陽気者、疲労すると膨張し、気力が尽きます。夏には積極的に避け、体を沸騰させます。人は虚弱になり、眼が見えず、耳が聞こえなくなります。ぼろぼろと壊れるような状態になり、止めることができません。これは「音骨」という言葉で疲労によって陽気が傷つくことを指しています。『金匱要略』によれば、疲労は病気の一種で、脈が大きくなり、手足が不安定になります。春と夏に悪化し、秋と冬には回復します。陰寒の気が自然に出て行き、酸味のない栄養がうまく流れません。陰陽の要点は、陽気が強固でなければならないことです。疲労すると、陽気が外に広がり、陰気が陽気の温かさに頼れずに内側から失われます。秋と冬の陽気は内部に蓄えられますが、夏には陽気が外に広がります。そのため、より虚弱になり、沸騰状態になります。精気が不足するため、目が見えず、耳が聞こえなくなります。
(膀胱は、身体の重要な部位であり、精液を貯蔵する役割があります。また、太陽に関連する臓器でもあります。太陽は陽気の主役であり、陽気が傷つくと臓器が機能を失います。壊れる、漏れるとは、膀胱が機能不全となり、精液を保持できないことを指します。陰寒の気が出て止まらなくなることも言っています。)

陽気は、激しい怒りによって失われると、形態的な気が絶え、血液が上に溢れて薄い厥(けつ)状態になります。筋肉の傷害があり、縦方向に収縮しにくく、容れがたくなります。

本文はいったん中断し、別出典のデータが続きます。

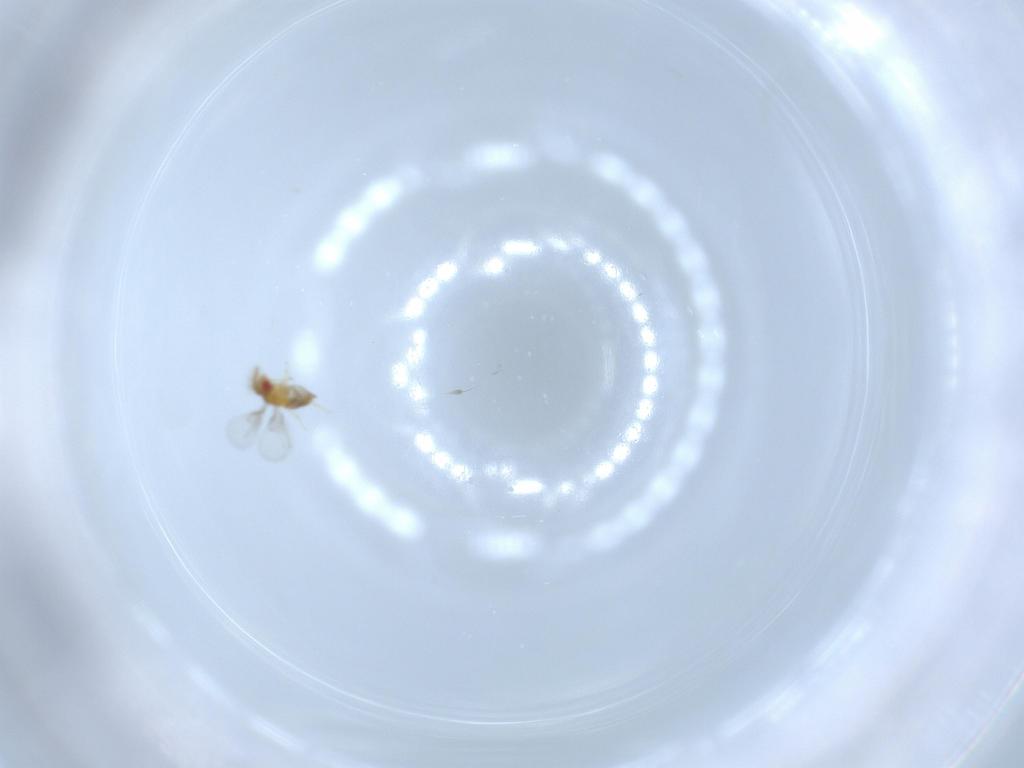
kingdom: Animalia
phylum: Arthropoda
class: Insecta
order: Hymenoptera
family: Trichogrammatidae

(これは怒りによって陽気が傷つくことによるものです。陽気は皮膚の間の微細な隙間を通って全身に行き渡りますが、激しい怒りによって上方向に逆流し、体内の気の循環を妨げます。菀とは繁茂した様子を表し、血液は気の流れに従って上方向に増えます。薄いとは迫られた状態を指します。気と血が逆方向に逆流し、人々を迫られた状態にします。陽気は柔らかく、筋肉を養う役割を果たします。血管は筋肉と骨を潤滑し、関節をスムーズに動かす役割を果たします。陽気が傷つき、血液が逆流すると、筋肉に損傷が生じます。筋肉が傷つき、緩んでしまうと、私たちの四肢は使いにくくなります。前の部分では外的要因によって陽気が傷つくことを論じましたが、この場合は疲労や激しい怒りによって陽気が傷つくこともあります。)

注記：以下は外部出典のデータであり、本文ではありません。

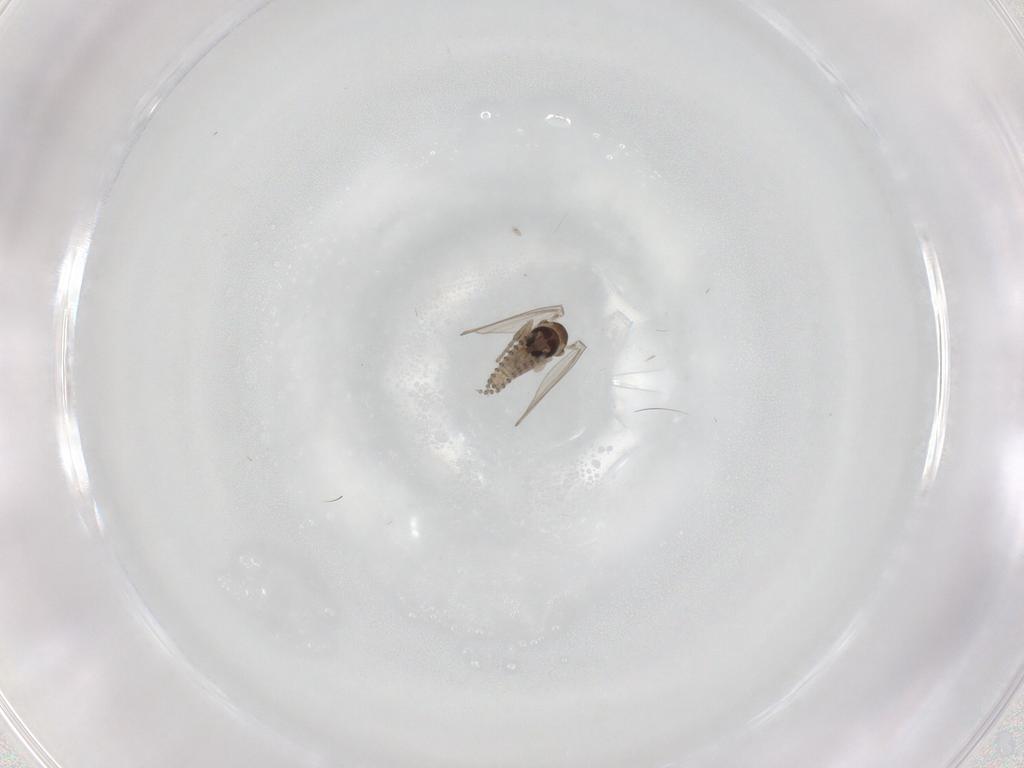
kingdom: Animalia
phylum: Arthropoda
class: Insecta
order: Diptera
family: Psychodidae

汗が偏って出ると、人は部分的に乾燥してしまい、汗が出ると湿気を感じ、小さな癤(びょう)が生じます。高粱の変異として、足に大丁(だいてい)が生じます。虚弱な状態を受け入れるような感じです。疲労による汗が風に当たると、寒さと薄さが原因となって痤(そう)が生じます。

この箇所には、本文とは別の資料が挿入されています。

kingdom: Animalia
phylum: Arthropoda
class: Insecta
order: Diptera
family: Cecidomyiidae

(沮は「疽(じょ)」または「痤(そう)」の意味があります。痤は小さな癤のようなもので、顔や鼻が赤くなります。これは陽気が皮膚を外部から保護し、全身に充満している状態であるべきであり、陰気から身を守るものです。汗が出るが一部で止まり、半身が湿気で沈んでしまう場合、陽気が虚弱で全身を充実させることができず、部分的な乾燥の問題が生じることを意味します。汗が出て湿気が感じられる場合、湿気と熱気が皮膚の間に滞留し、痤が生じます。高粱は濃い味を持つことから、濃い味が形態に損傷を与え、気が味によって傷つき、形態と気が傷ついて肌の細胞が弱くなります。高粱から生じる熱毒は、肌の組織の理に逆らい、大きな疔を生じさせます。肌の細胞が弱く、熱毒に侵される様子は、虚弱な器を持つ者がそれに受け入れられる様子に似ています。疲労による汗が風に当たると、寒さと湿気が皮膚の間に薄く広がり、痤が生じます。痤とは、脈の滞りが表面の軽度の症状であり、陽気が皮膚を外部から保護する役割に影響を与え、皮膚と毛細血管の血液に薄く浸透し、病気を引き起こします。したがって、汗が偏って出て部分的に乾燥させ、人を部分的に枯れさせるというのは、陽気が天と太陽のように広く九州全体に広がるべきであるということを意味します。痤が生じるのは寒さと薄さのためであり、陽気が皮膚と毛細血管の間に存在しているからです。高粱の変異として、足に大疔が生じると述べられています。朱濟公(しゅさいこう)は言いました。「微者は気を疏にし、疏になると皮膚が空虚になる」と。また、「腠理(そうり)とは、三焦(さんしょう)が元気の通じる場所です」と述べられています。形態は食物の味によって形成され、形態の気が虚弱であると、高粱の毒味が影響を与えます。したがって、「受如持虚」と言われています。)

気とは、精神を養い、柔軟性は筋肉を養います。
(前文に基づいて述べると、陽気は内部で五臓の精神を養い、外部に出て筋肉と骨を栄養します。それは単に皮膚の間を通じて全身に広がるだけでなく、皮毛を守ります。開かれたり閉じたり、出たり入ったりするものです。『本経』には、「五味は口に入り、腸胃に蓄積され、味にはそれぞれ蓄積の場所があり、五つの気を養います。気が調和して生じると、津液が相互作用し、精神が自然に生じます。陽気は水と穀物の精華です。そのため、最初に五臓の精神を養います。柔軟性は、少陽の微細な気であり、最初に現れる少量の陽気であり、筋肉を栄養します。だから少陽は筋肉を生み出します」と述べています。莫子晋が問うて、「神気は天真から生まれるものですが、それが五味によって生み出され養われるのはなぜですか?」と。それに対して、「精気神は、先天的なものと後天的なものの両方があります。先天的な神気は、後天的な水と穀物によって資源と養分を得て生まれ育ちます。したがって、「二つの精がぶつかり合うことを神と呼ぶ」と言います。二つの精とは、天乙の精と水穀の精です」と答えました。)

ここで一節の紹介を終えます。